News Release

More women report hip fractures earlier in life

Reports and Proceedings

The Endocrine Society

BOSTON—Older women with low bone density are more likely to experience their first hip fracture in their 60s compared to older ages, according to research being presented Sunday at ENDO 2024, the Endocrine Society’s annual meeting in Boston, Mass.

“Older women experience an increased risk of fragility hip fractures. These are hip fractures with minimal trauma or due to a fall from a standing height, and they are often deadly and disabling,” said Avica Atri, M.D., an Internal Medicine resident physician at Jefferson Einstein Hospital in Philadelphia, Pa. “As the population over 60 swells in the United States, a large proportion of women will be at an increased risk of such fractures.”

Atri and her colleagues sought to understand how osteoporosis in the hip might increase the risk for fractures over time in specific age groups.

They used National Health and Nutrition Examination Survey (NHANES) data to identify women in the U.S. aged 60 or older with low bone mineral density (T-score ≤ -1) at the femur neck, based on DEXA scans from 2009-2018.
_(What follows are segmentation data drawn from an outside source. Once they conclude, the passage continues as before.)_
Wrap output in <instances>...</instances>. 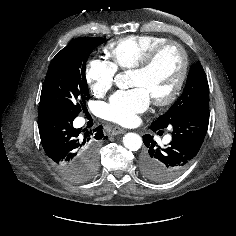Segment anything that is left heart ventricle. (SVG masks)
Returning <instances> with one entry per match:
<instances>
[{"label":"left heart ventricle","mask_w":236,"mask_h":236,"mask_svg":"<svg viewBox=\"0 0 236 236\" xmlns=\"http://www.w3.org/2000/svg\"><path fill=\"white\" fill-rule=\"evenodd\" d=\"M181 63L180 52L175 47H169L158 56L148 71H133L131 85L145 88L152 98L164 97L173 88Z\"/></svg>","instance_id":"obj_1"}]
</instances>
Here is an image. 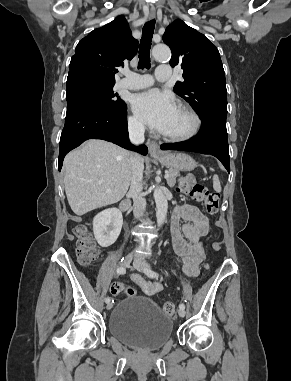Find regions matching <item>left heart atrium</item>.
I'll list each match as a JSON object with an SVG mask.
<instances>
[{"label":"left heart atrium","instance_id":"obj_1","mask_svg":"<svg viewBox=\"0 0 291 381\" xmlns=\"http://www.w3.org/2000/svg\"><path fill=\"white\" fill-rule=\"evenodd\" d=\"M132 108L151 128L164 132L178 106L171 95L154 89L135 95Z\"/></svg>","mask_w":291,"mask_h":381}]
</instances>
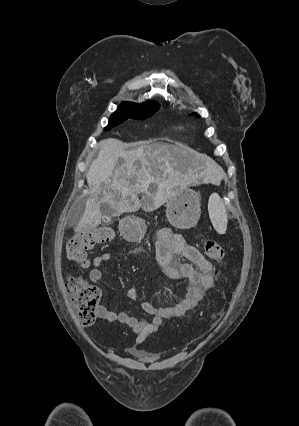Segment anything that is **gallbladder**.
Here are the masks:
<instances>
[{"mask_svg":"<svg viewBox=\"0 0 299 426\" xmlns=\"http://www.w3.org/2000/svg\"><path fill=\"white\" fill-rule=\"evenodd\" d=\"M100 210L103 216V223L110 224L112 215L114 214L113 208L109 204L104 203L100 206Z\"/></svg>","mask_w":299,"mask_h":426,"instance_id":"bac80fb5","label":"gallbladder"}]
</instances>
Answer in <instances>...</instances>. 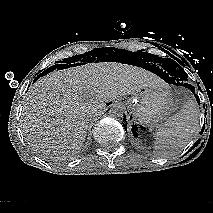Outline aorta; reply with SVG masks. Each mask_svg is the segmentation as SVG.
I'll list each match as a JSON object with an SVG mask.
<instances>
[{
    "instance_id": "aorta-1",
    "label": "aorta",
    "mask_w": 213,
    "mask_h": 213,
    "mask_svg": "<svg viewBox=\"0 0 213 213\" xmlns=\"http://www.w3.org/2000/svg\"><path fill=\"white\" fill-rule=\"evenodd\" d=\"M125 113V108L120 103H115L109 110V115L114 119H121L123 118Z\"/></svg>"
}]
</instances>
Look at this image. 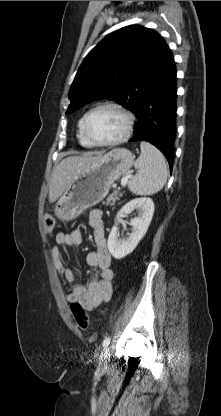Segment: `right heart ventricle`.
Returning <instances> with one entry per match:
<instances>
[{
    "mask_svg": "<svg viewBox=\"0 0 221 416\" xmlns=\"http://www.w3.org/2000/svg\"><path fill=\"white\" fill-rule=\"evenodd\" d=\"M81 121L82 120H80L79 121V124H78V132H77V138H78V141H79V143L82 145V146H85V147H92L93 145L84 137V135L82 134V131H81Z\"/></svg>",
    "mask_w": 221,
    "mask_h": 416,
    "instance_id": "1",
    "label": "right heart ventricle"
}]
</instances>
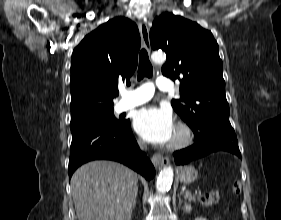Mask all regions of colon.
Returning a JSON list of instances; mask_svg holds the SVG:
<instances>
[{
    "mask_svg": "<svg viewBox=\"0 0 281 220\" xmlns=\"http://www.w3.org/2000/svg\"><path fill=\"white\" fill-rule=\"evenodd\" d=\"M233 193L239 195L241 193V185L239 182L233 184ZM220 194L218 190L213 189L205 193L202 197V202L206 205H213L219 201Z\"/></svg>",
    "mask_w": 281,
    "mask_h": 220,
    "instance_id": "obj_1",
    "label": "colon"
}]
</instances>
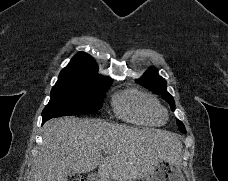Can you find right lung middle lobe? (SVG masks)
Here are the masks:
<instances>
[{"label":"right lung middle lobe","instance_id":"obj_1","mask_svg":"<svg viewBox=\"0 0 228 181\" xmlns=\"http://www.w3.org/2000/svg\"><path fill=\"white\" fill-rule=\"evenodd\" d=\"M112 81L83 84H58L52 88L48 105L42 111V122L60 116L89 114L98 111Z\"/></svg>","mask_w":228,"mask_h":181}]
</instances>
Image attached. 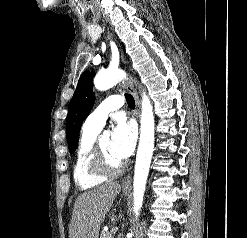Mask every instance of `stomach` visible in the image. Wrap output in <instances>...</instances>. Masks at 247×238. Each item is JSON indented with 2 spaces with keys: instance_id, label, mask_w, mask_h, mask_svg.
Returning <instances> with one entry per match:
<instances>
[{
  "instance_id": "obj_1",
  "label": "stomach",
  "mask_w": 247,
  "mask_h": 238,
  "mask_svg": "<svg viewBox=\"0 0 247 238\" xmlns=\"http://www.w3.org/2000/svg\"><path fill=\"white\" fill-rule=\"evenodd\" d=\"M123 193H124V195H127L128 192L124 189L123 190Z\"/></svg>"
}]
</instances>
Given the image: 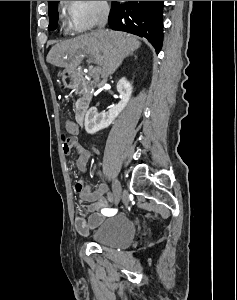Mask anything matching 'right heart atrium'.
Instances as JSON below:
<instances>
[{
  "label": "right heart atrium",
  "mask_w": 237,
  "mask_h": 300,
  "mask_svg": "<svg viewBox=\"0 0 237 300\" xmlns=\"http://www.w3.org/2000/svg\"><path fill=\"white\" fill-rule=\"evenodd\" d=\"M68 29L76 34L104 24L110 15L107 1H62Z\"/></svg>",
  "instance_id": "obj_1"
}]
</instances>
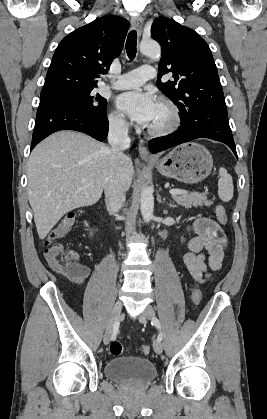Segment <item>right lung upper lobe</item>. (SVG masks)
<instances>
[{"mask_svg": "<svg viewBox=\"0 0 267 419\" xmlns=\"http://www.w3.org/2000/svg\"><path fill=\"white\" fill-rule=\"evenodd\" d=\"M130 23L110 15L74 30L58 45L41 93L65 87L95 88L122 51Z\"/></svg>", "mask_w": 267, "mask_h": 419, "instance_id": "right-lung-upper-lobe-1", "label": "right lung upper lobe"}]
</instances>
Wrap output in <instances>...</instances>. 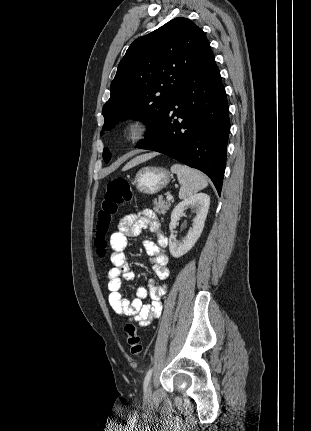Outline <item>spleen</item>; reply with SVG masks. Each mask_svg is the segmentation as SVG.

“Among these women, we found that the average bone mineral density in the hip declined along with a rise in the burden of osteoporosis, which increased from 18% to 21%,” Atri said. “However, this did not translate to an increase in the number of fragility hip fractures during this period and interestingly, there were 50% fewer self-reported fragility hip fractures in the 10-year span of the study.” The researchers found no significant increase in osteoporosis treatment during this time.

They also found that the number of women aged older than 70 years who experienced their first fragility hip fracture decreased during the study, compared with women aged 60-69 years. The women aged 60-70 years self-reported a first hip fracture 50% more. The researchers believe this might be due to prevention efforts already in place for the population aged above 70 years.

These findings, Atri said, highlight the need for earlier bone health awareness through routine primary care office visits. She also suggests additional measures to improve patient education on the benefits of nutrition, exercise, fall prevention, screening and treatment to curb these disparities.

“As the prevalence of osteoporosis nationally shows a worsening trend based on the analysis of the NHANES data, women are more likely to experience their first fragility hip fracture in their 60s rather than at older ages,” Atri said. “It’s never too early to think about bone health.”